Health Secretary Matt Hancock told the BBC engineering firms should consider switching some manufacturing to help ramp production of the vital equipment.
He accepted it was the kind of policy normally reserved for times of war.
But BBC business editor Simon Jack said that manufacturers were far from ready to switch production.
One company told him that comparisons with the accelerated production of Spitfire aircraft during World War Two were misplaced as there was no accepted design nor guarantee components could be source quickly.
Prime Minister Boris Johnson was due to speak some manufacturing companies on Monday.
Mr Hancock told the Andrew Marr programme on Sunday: “We’ve got high quality engineering in this country.

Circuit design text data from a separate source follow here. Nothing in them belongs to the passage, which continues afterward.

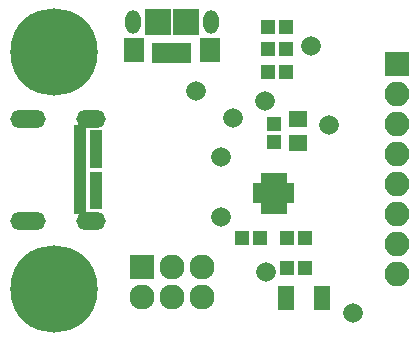
<source format=gts>
G04 #@! TF.GenerationSoftware,KiCad,Pcbnew,(5.1.2)-1*
G04 #@! TF.CreationDate,2019-06-03T23:01:36-07:00*
G04 #@! TF.ProjectId,USB-PD-Breakout,5553422d-5044-42d4-9272-65616b6f7574,rev?*
G04 #@! TF.SameCoordinates,PX60e4b00PY60e4b00*
G04 #@! TF.FileFunction,Soldermask,Top*
G04 #@! TF.FilePolarity,Negative*
%FSLAX46Y46*%
G04 Gerber Fmt 4.6, Leading zero omitted, Abs format (unit mm)*
G04 Created by KiCad (PCBNEW (5.1.2)-1) date 2019-06-03 23:01:36*
%MOMM*%
%LPD*%
G04 APERTURE LIST*
%ADD10O,3.000000X1.500000*%
%ADD11O,2.500000X1.500000*%
%ADD12R,1.100000X1.400000*%
%ADD13R,1.100000X0.700000*%
%ADD14O,1.300000X2.000000*%
%ADD15R,1.800000X2.000000*%
%ADD16R,2.300000X2.300000*%
%ADD17R,0.800000X1.750000*%
%ADD18R,2.127200X2.127200*%
%ADD19O,2.127200X2.127200*%
%ADD20R,1.400000X2.000000*%
%ADD21R,1.200000X1.150000*%
%ADD22R,1.650000X1.400000*%
%ADD23R,1.150000X1.200000*%
%ADD24R,0.980000X0.700000*%
%ADD25R,0.700000X0.980000*%
%ADD26R,1.850000X1.850000*%
%ADD27C,7.400000*%
%ADD28C,1.000000*%
%ADD29O,2.100000X2.100000*%
%ADD30R,2.100000X2.100000*%
%ADD31C,1.670000*%
G04 APERTURE END LIST*
D10*
X1770000Y9680000D03*
X1770000Y18320000D03*
D11*
X7130000Y9680000D03*
X7130000Y18320000D03*
D12*
X6240000Y17100000D03*
D13*
X6240000Y16250000D03*
X6240000Y15750000D03*
X6240000Y15250000D03*
X6240000Y14750000D03*
X6240000Y14250000D03*
X6240000Y13750000D03*
X6240000Y13250000D03*
X6240000Y12750000D03*
X6240000Y12250000D03*
X6240000Y11750000D03*
D12*
X6240000Y10900000D03*
D13*
X7540000Y11000000D03*
X7540000Y11500000D03*
X7540000Y12000000D03*
X7540000Y12500000D03*
X7540000Y13000000D03*
X7540000Y13500000D03*
X7540000Y14500000D03*
X7540000Y15000000D03*
X7540000Y15500000D03*
X7540000Y16000000D03*
X7540000Y16500000D03*
X7540000Y17000000D03*
D14*
X10670000Y26550000D03*
X17270000Y26550000D03*
D15*
X10770000Y24100000D03*
X17170000Y24100000D03*
D16*
X12770000Y26550000D03*
X15170000Y26550000D03*
D17*
X12670000Y23875000D03*
X13320000Y23875000D03*
X13970000Y23875000D03*
X14620000Y23875000D03*
X15270000Y23875000D03*
D18*
X11430000Y5795000D03*
D19*
X11430000Y3255000D03*
X13970000Y5795000D03*
X13970000Y3255000D03*
X16510000Y5795000D03*
X16510000Y3255000D03*
D20*
X23646000Y3128000D03*
X26646000Y3128000D03*
D21*
X23761000Y5668000D03*
X25261000Y5668000D03*
D22*
X24638000Y16272000D03*
X24638000Y18272000D03*
D23*
X22606000Y16348000D03*
X22606000Y17848000D03*
D21*
X23761000Y8208000D03*
X25261000Y8208000D03*
X21451000Y8208000D03*
X19951000Y8208000D03*
X23610000Y26115000D03*
X22110000Y26115000D03*
X23610000Y24210000D03*
X22110000Y24210000D03*
X23610000Y22305000D03*
X22110000Y22305000D03*
D24*
X23821000Y11518000D03*
X23821000Y12018000D03*
X23821000Y12518000D03*
D25*
X22856000Y13233000D03*
X22356000Y13233000D03*
X21856000Y13233000D03*
D24*
X21391000Y12518000D03*
X21391000Y12018000D03*
X21391000Y11518000D03*
D25*
X21856000Y10803000D03*
X22856000Y10803000D03*
X23356000Y10803000D03*
X22356000Y10803000D03*
X23356000Y13233000D03*
D26*
X22606000Y12018000D03*
D27*
X4000000Y3890000D03*
D28*
X6625000Y3890000D03*
X5856155Y2033845D03*
X4000000Y1265000D03*
X2143845Y2033845D03*
X1375000Y3890000D03*
X2143845Y5746155D03*
X4000000Y6515000D03*
X5856155Y5746155D03*
D27*
X4000000Y24000000D03*
D28*
X6625000Y24000000D03*
X5856155Y22143845D03*
X4000000Y21375000D03*
X2143845Y22143845D03*
X1375000Y24000000D03*
X2143845Y25856155D03*
X4000000Y26625000D03*
X5856155Y25856155D03*
D29*
X33020000Y5160000D03*
X33020000Y7700000D03*
X33020000Y10240000D03*
X33020000Y12780000D03*
X33020000Y15320000D03*
X33020000Y17860000D03*
X33020000Y20400000D03*
D30*
X33020000Y22940000D03*
D31*
X27305000Y17780000D03*
X25781000Y24511000D03*
X16002000Y20701000D03*
X29337000Y1905000D03*
X21971000Y5334000D03*
X21844000Y19812000D03*
X19177000Y18415000D03*
X18161000Y15113000D03*
X18161000Y10033000D03*
M02*

</source>
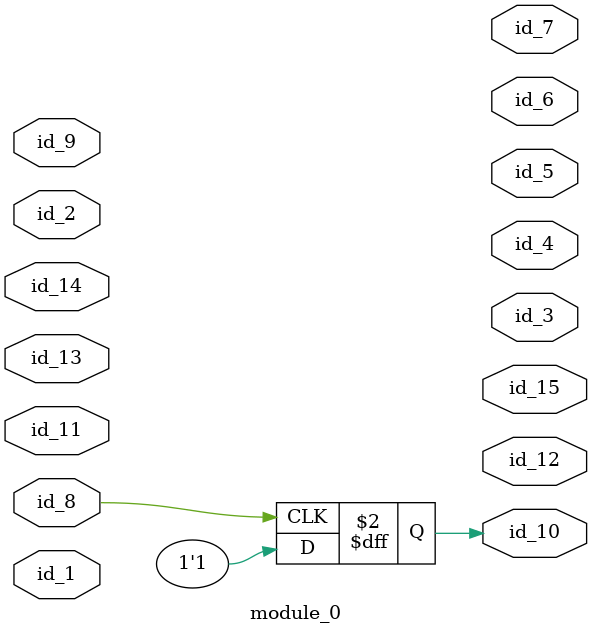
<source format=v>
`timescale 1 ps / 1 ps
module module_0 (
    id_1,
    id_2,
    id_3,
    id_4,
    id_5,
    id_6,
    id_7,
    id_8,
    id_9,
    id_10,
    id_11,
    id_12,
    id_13,
    id_14,
    id_15
);
  output id_15;
  inout id_14;
  inout id_13;
  output id_12;
  input id_11;
  output id_10;
  inout id_9;
  inout id_8;
  output id_7;
  output id_6;
  output id_5;
  output id_4;
  output id_3;
  inout id_2;
  input id_1;
  always @(posedge id_8) begin
    id_10 <= 1;
  end
endmodule

</source>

We want anybody who has the manufacturing capability to turn to the manufacture of ventilators, to do that.”
Ventilators are vital in the treatment of patients whose lungs have been attacked by the infection.
The health secretary also told Sky News that the country currently has 5,000 ventilators but said it would need “many times more than that”.
On Monday’s call with engineering firms, the prime minister is expected to promise that the government will buy stocks of ventilators produced as part of the production drive.
He will also set out the role government wants manufacturers to play in preparing the country for a significant outbreak of the virus.
But questions remain over how engineering firms with no experience of producing ventilators will be able start manufacturing the complex medical devices.
In a statement on Sunday, the chairman of heavy equipment manufacturer JCB, Lord Bamford, said: “We have been approached by the prime minister to see if we can help with the production of ventilators.
“We have research and engineering teams actively looking at the request at the moment,” he said.
However, he continued: “It’s unclear as yet if we can assist, but as a British company, we will do whatever we can to help during the unprecedented times our country is facing.”
What is a ventilator?
- A ventilator is a machine that helps a person breathe by getting oxygen into the lungs and removing carbon dioxide
- Ventilators can be used to help a person breathe if they have lung disease or another condition that makes breathing difficult. They can also be used during and post-surgery
- A tube, connected to a ventilator machine, is placed in a person’s mouth, nose or through a small cut in the throat (called a tracheostomy)
Manufacturing firm, Unipart, confirmed that it was involved in the discussions and aero-engine maker Rolls-Royce said it was “keen to do whatever we can”.
It is not just manufacturing firms that have offered their services. Hotel chain Best Western has said it could turn its properties into temporary hospitals if the NHS needed additional bed space during the coronavirus outbreak.
The company said it had seen a surge in cancellations over the last month due to the outbreak.
“If the NHS wants additional bed space, and we can partner with other companies to provide the right medical equipment and supplies, and we can do it safely, then we would be willing to start having those conversations immediately,” the hotel chain’s boss, Rob Paterson, said.
Manufacturers asked by the government to produce thousands of ventilators to help save the lives of seriously affected victims of coronavirus are not ready to fill the demand.
Although firms including JCB, Unipart, Rolls-Royce and others are in close conversation with the government, no detailed blueprint for increased manufacture of the life-saving equipment currently exists.
One manufacturer told the BBC that comparisons with the accelerated manufacture of Spitfire aircraft during World War Two were misplaced, as there was no accepted design. Even if there was, there is no guarantee the components could be sourced in time to even start production in the next two months.
Ventilators are vital as medical experts estimate that between 10% and 20% of those who succumb to the virus will need critical care. Many of those will need help breathing.
Although firms stand ready and able to produce more ventilators, a lack of clarity on design specifications and component sourcing mean that production remains many weeks away.